Try it — What you return should be every line below, word for word, and none of the images.

(Screenshot and code edit data)
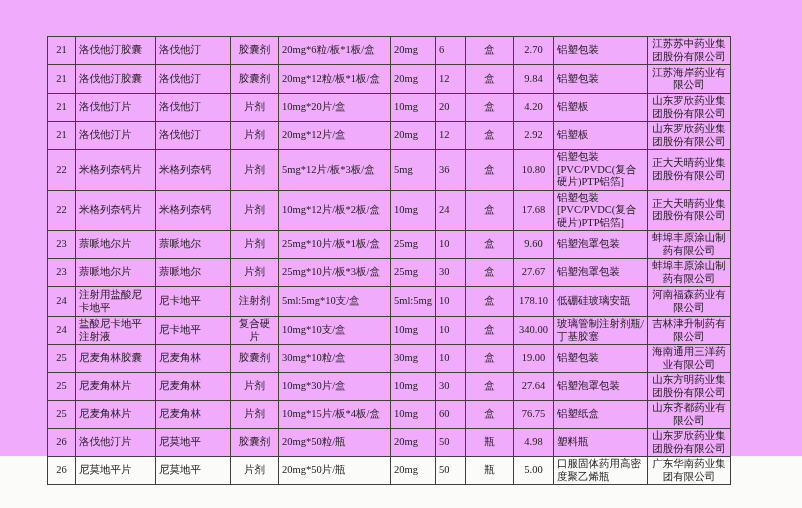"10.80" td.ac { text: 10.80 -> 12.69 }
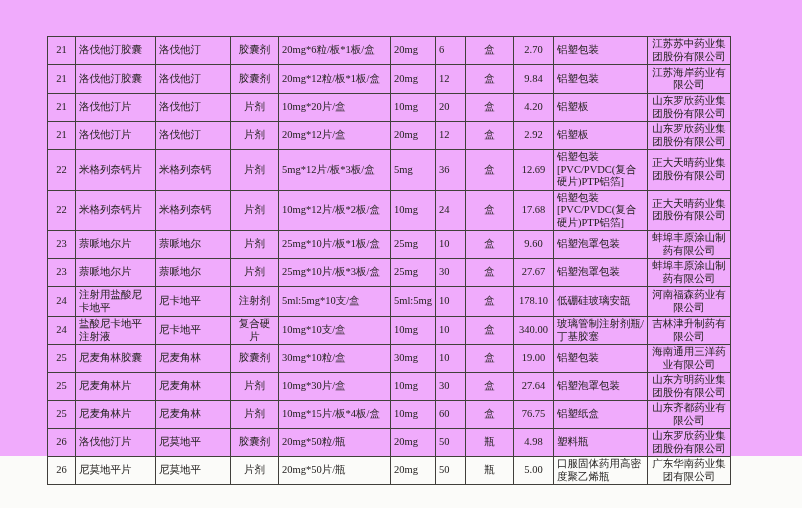"17.68" td.ac { text: 17.68 -> 20.67 }
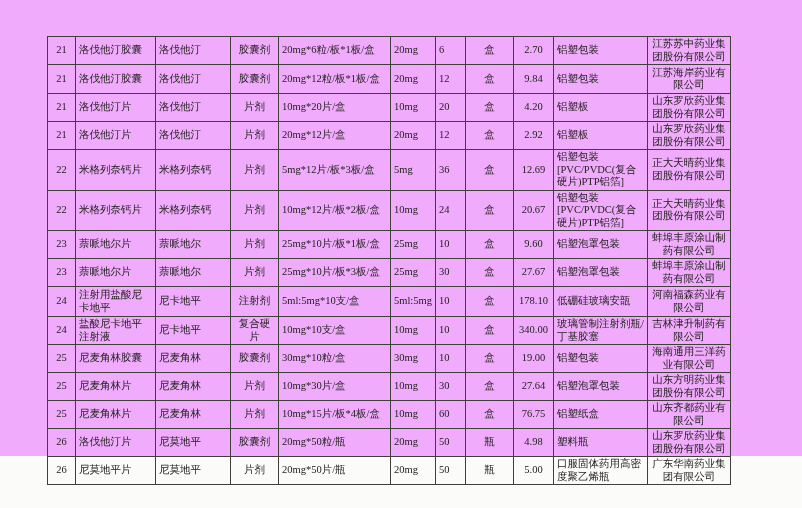"注射用盐酸尼卡地平" td.al { text: 注射用盐酸尼卡地平 -> 玻璃管制注射剂瓶 }
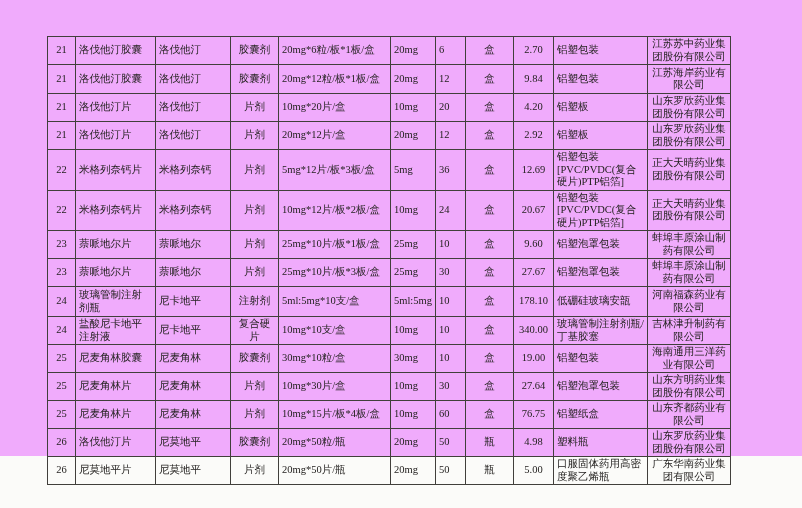"玻璃管制注射剂瓶/丁基胶塞" td.al { text: 玻璃管制注射剂瓶/ -> 低硼硅玻璃安瓿/ }
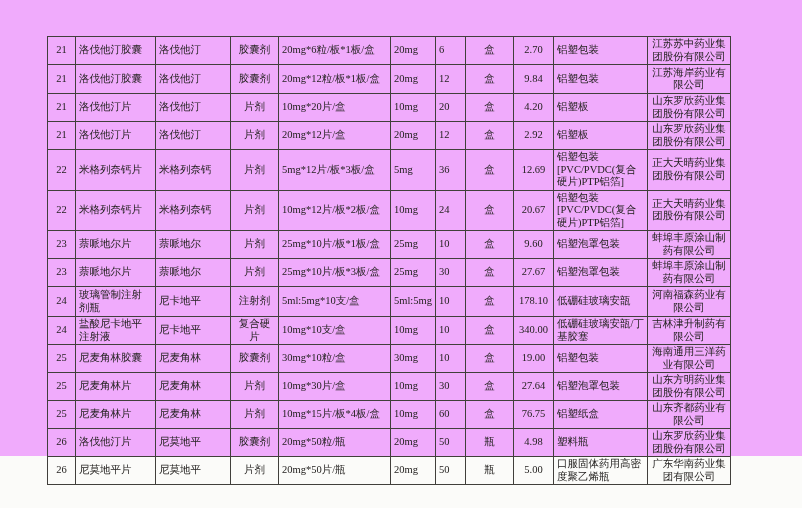"5.00" td.ac { text: 5.00 -> 8.08 }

Exercise output —
"10.80" td.ac { text: 10.80 -> 12.69 }
"17.68" td.ac { text: 17.68 -> 20.67 }
"注射用盐酸尼卡地平" td.al { text: 注射用盐酸尼卡地平 -> 玻璃管制注射剂瓶 }
"玻璃管制注射剂瓶/丁基胶塞" td.al { text: 玻璃管制注射剂瓶/ -> 低硼硅玻璃安瓿/ }
"5.00" td.ac { text: 5.00 -> 8.08 }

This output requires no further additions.